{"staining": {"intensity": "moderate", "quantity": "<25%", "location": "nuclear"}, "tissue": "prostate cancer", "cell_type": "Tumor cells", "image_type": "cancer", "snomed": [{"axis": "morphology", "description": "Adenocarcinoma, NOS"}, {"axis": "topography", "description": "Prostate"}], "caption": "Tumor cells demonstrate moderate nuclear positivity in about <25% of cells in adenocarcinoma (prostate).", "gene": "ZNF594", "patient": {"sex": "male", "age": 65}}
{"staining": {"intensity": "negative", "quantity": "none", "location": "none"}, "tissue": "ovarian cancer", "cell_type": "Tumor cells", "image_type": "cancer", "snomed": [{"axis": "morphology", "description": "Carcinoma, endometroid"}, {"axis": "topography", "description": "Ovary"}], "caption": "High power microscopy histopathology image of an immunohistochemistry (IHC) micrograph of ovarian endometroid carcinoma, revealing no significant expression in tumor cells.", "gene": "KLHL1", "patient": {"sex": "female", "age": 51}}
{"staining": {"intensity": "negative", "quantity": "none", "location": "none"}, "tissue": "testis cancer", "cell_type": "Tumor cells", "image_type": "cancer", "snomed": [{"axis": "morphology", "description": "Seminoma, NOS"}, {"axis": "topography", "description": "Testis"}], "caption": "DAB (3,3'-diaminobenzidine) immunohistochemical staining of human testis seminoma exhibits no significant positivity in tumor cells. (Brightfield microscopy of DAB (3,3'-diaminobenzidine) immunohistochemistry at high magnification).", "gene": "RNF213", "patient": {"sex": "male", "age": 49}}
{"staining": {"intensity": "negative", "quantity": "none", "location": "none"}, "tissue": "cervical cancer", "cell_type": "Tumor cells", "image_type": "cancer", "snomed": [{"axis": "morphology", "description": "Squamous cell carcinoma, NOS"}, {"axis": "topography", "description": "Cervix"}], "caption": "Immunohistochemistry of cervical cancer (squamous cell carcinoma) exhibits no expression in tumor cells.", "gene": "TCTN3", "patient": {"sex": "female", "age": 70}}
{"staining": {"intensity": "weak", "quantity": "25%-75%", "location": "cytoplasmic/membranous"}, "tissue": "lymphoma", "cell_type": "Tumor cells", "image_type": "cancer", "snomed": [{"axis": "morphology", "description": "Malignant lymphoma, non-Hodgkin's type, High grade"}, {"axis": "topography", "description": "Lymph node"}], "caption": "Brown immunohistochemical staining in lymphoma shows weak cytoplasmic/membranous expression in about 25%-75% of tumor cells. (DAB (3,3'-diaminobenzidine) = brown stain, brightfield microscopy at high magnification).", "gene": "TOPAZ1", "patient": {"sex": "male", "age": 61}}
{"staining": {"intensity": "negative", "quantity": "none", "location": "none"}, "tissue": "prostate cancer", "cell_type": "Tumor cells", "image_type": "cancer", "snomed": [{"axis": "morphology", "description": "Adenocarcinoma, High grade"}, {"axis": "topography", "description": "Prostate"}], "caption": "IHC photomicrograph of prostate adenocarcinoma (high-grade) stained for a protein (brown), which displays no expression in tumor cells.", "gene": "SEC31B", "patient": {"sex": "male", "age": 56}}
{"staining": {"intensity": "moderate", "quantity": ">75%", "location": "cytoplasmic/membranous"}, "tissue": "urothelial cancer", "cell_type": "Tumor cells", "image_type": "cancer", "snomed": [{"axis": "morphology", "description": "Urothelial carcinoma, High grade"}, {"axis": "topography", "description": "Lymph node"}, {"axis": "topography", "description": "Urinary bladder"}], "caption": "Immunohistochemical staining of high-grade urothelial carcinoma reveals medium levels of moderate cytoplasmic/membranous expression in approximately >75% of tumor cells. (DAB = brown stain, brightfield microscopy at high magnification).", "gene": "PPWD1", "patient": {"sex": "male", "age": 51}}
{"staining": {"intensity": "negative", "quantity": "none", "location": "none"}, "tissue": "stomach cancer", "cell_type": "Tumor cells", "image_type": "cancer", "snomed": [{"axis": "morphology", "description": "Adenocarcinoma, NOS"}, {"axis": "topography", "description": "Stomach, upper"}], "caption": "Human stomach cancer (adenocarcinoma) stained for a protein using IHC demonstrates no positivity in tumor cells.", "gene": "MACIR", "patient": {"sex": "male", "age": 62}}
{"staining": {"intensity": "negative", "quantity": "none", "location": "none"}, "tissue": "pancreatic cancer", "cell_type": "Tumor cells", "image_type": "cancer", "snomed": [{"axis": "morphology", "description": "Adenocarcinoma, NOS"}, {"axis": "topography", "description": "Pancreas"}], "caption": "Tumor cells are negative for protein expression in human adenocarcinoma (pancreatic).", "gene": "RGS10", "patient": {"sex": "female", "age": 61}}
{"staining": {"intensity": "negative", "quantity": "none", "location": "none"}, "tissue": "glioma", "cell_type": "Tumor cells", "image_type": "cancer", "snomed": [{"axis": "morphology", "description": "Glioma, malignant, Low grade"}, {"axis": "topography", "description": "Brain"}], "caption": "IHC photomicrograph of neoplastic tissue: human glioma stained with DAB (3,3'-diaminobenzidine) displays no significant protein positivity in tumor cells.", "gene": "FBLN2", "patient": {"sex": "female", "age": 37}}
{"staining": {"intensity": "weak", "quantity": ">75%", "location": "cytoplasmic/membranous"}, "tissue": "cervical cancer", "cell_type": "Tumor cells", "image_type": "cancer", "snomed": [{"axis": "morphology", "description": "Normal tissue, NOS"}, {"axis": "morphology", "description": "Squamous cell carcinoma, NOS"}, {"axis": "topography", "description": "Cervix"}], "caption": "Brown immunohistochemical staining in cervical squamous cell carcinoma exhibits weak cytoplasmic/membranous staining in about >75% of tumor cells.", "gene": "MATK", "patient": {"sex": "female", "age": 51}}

-*-*-

▶ **WHAT TO PRODUCE**: Retype, exactly and in full, the listing from its first line to the one holding "power microscopy histopathology", both included.

▶ **RESULT OF THE EXERCISE**:
{"staining": {"intensity": "moderate", "quantity": "<25%", "location": "nuclear"}, "tissue": "prostate cancer", "cell_type": "Tumor cells", "image_type": "cancer", "snomed": [{"axis": "morphology", "description": "Adenocarcinoma, NOS"}, {"axis": "topography", "description": "Prostate"}], "caption": "Tumor cells demonstrate moderate nuclear positivity in about <25% of cells in adenocarcinoma (prostate).", "gene": "ZNF594", "patient": {"sex": "male", "age": 65}}
{"staining": {"intensity": "negative", "quantity": "none", "location": "none"}, "tissue": "ovarian cancer", "cell_type": "Tumor cells", "image_type": "cancer", "snomed": [{"axis": "morphology", "description": "Carcinoma, endometroid"}, {"axis": "topography", "description": "Ovary"}], "caption": "High power microscopy histopathology image of an immunohistochemistry (IHC) micrograph of ovarian endometroid carcinoma, revealing no significant expression in tumor cells.", "gene": "KLHL1", "patient": {"sex": "female", "age": 51}}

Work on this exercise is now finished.